Johnson was born and raised in Austin, Minn. He originally planned on attending community college in his hometown with his friends. But his father had his own plans.
He enrolled Johnson at the University and urged him to pledge the Sigma Nu fraternity, where he still serves as an adviser.
Johnson said he was angry at first, but he realized quickly that he loved the hustle and bustle of the city.
He graduated with a journalism degree in 1977 and hasn’t left Dinkytown since. He found work at Nelson’s, an office supply and copy shop that stood in Pagoda’s current location. When Nelson’s went out of business, Johnson opened Autographics in 1989, taking over many of Nelson’s old clients and the business of printing and copying in Dinkytown.
Strung between two places
Johnson writes and paints in his spare time and said the views from Autographics and his downtown apartment provide plenty of inspiration.
“When I rode the bus here every day I would always see someone on the bus,” Johnson said. “I would observe them and write about what I thought their life was like.”
Although he loves city life, Johnson is also attracted to Dinkytown’s small-town feel. He said he likes how all of the business owners know each other and dislikes chains that he says are uninterested in getting involved with the community.
“He always tells me that back in the day … most of the businesses were Dinkytown Optical, Dinkytown Shoe Store, Campus Cobbler, Dinkytown this, Dinkytown that,” Pillsbury said. “He doesn’t want Dinkytown to look like the food court at the mall.”
Johnson said this close-knit feeling is disappearing with each newly built apartment complex, and soon his family demands might draw him away from the city for good.
Johnson’s father died two years ago, and since then he’s been traveling to Austin every weekend to care for his mother.
“I can stay here so long and then I have to get out,” he said. “I can see the stars in Austin. … The air smells sweet to me.
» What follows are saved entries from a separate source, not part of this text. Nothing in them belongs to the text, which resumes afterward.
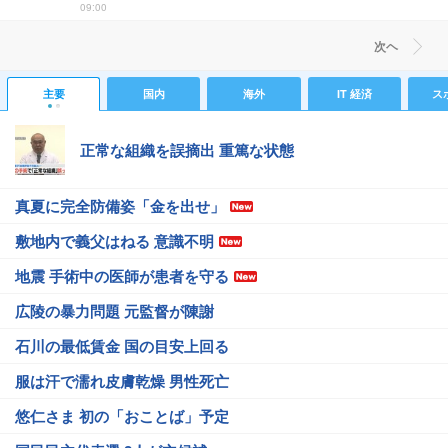
09:00
次ヘ
主要
国内
海外
IT 経済
ス
正常な組織を誤摘出 重篤な状態
真夏に完全防備姿「金を出せ」
敷地内で義父はねる 意識不明
地震 手術中の医師が患者を守る
広陵の暴力問題 元監督が陳謝
石川の最低賃金 国の目安上回る
服は汗で濡れ皮膚乾燥 男性死亡
悠仁さま 初の「おことば」予定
You can smell the crops [as you’re] coming into town.
“There’s no sweet smell here in the city.”
Johnson is currently running Autographics by himself, so if he decides to move home he won’t have to let go of any student employees. Still, he said it’s a difficult decision.
“I’m strung between two places; I’m in Austin half the time and Minneapolis half the time,” he said. “I should probably give one of them my full attention.”